John Afriyie, a research analyst, fell prey to the temptation that thousands of research analysts are exposed to. He learnt, through his employer, an unnamed investment firm, that a company called Apollo Global Management would acquire another company called The ADT Corporation.
It was quite obvious that the stock price of ADT Corporation would sky-rocket when the news was made public. So, John Afriyie bought a massive chunk of ADT call options. In order to avoid detection, Afriyie bought the said options in his mother’s brokerage account.
The ADT deal was announced on February 16. As predicted, the ADT stock price soared. Afriyie sold all of the ADT options in his mother’s account and pocketed massive profits of $1.5 million (Rs. 9 crore).
Unfortunately for Afriyie, the sleuths of the The Securities and Exchange Commission (SEC) detected the insider trading transactions. Now, Afriyie is facing serious criminal charges. His mother is also liable to return all the profits that were made from the ADT transaction.
The SEC did not reveal how they trapped Afriyie. However, prima facie, what must have given the game away is the sudden surge in volume of transactions in an otherwise dormant account.
My guess is that Afriyie’s mum’s account must have been a dormant account. If there is a sudden surge in volume and that too with respect to a stock that has announced an important corporate action, it is obvious that alarm bells will start clanging in the offices of SEC.
It must be noted that the Indian counterparts of the SEC, namely SEBI, are equally adept at ferreting out insider trading deals.
One recent example is that of Palred Technologies, a stock that was the erstwhile favourite of Porinju Veliyath. In excellent investigative work, SEBI’s sleuths uncovered evidence that showed that Palem Srikanth Reddy, the CMD, and Ameen Khwaja, the CEO, had allegedly indulged in the nefarious practice of insider trading.
Of course, Porinju Veliyath made 500% gains from Palred Technologies though other investors who sought to clone his activities lost the shirts off their backs.
The SEC sent the grim warning that insider trading by using relatives as a front will not work. It said “Insider traders should have learned by now that trying to hide their illegal activity in a relative’s account ultimately won’t work”. It added “On behalf of the millions of traders in our markets who play by the rules, we will continue to detect and expose those who don’t.”
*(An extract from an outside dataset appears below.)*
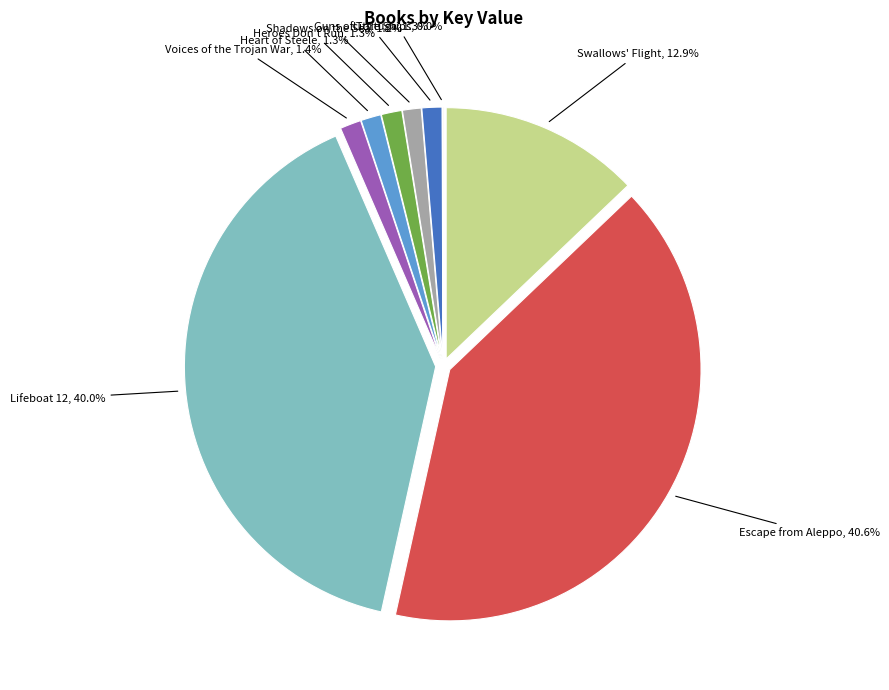

Do Little Ships and Escape from Aleppo together represent more than half of the pie?

No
The SEC also gave examples of similar cases in the past where it has thwarted the efforts of insider traders to avoid detection by trading in a relative’s brokerage account.
Of course, the warnings by SEC and SEBI are unlikely to deter the hard-boiled Indian operators. These operators are adept at the art of insider trading. They set up a web of companies with a maze of holdings and cross-holdings. The structure of the buying and selling companies are so complex and the funding arrangements are so obtuse that no authority can unravel the truth no matter how hard it tries!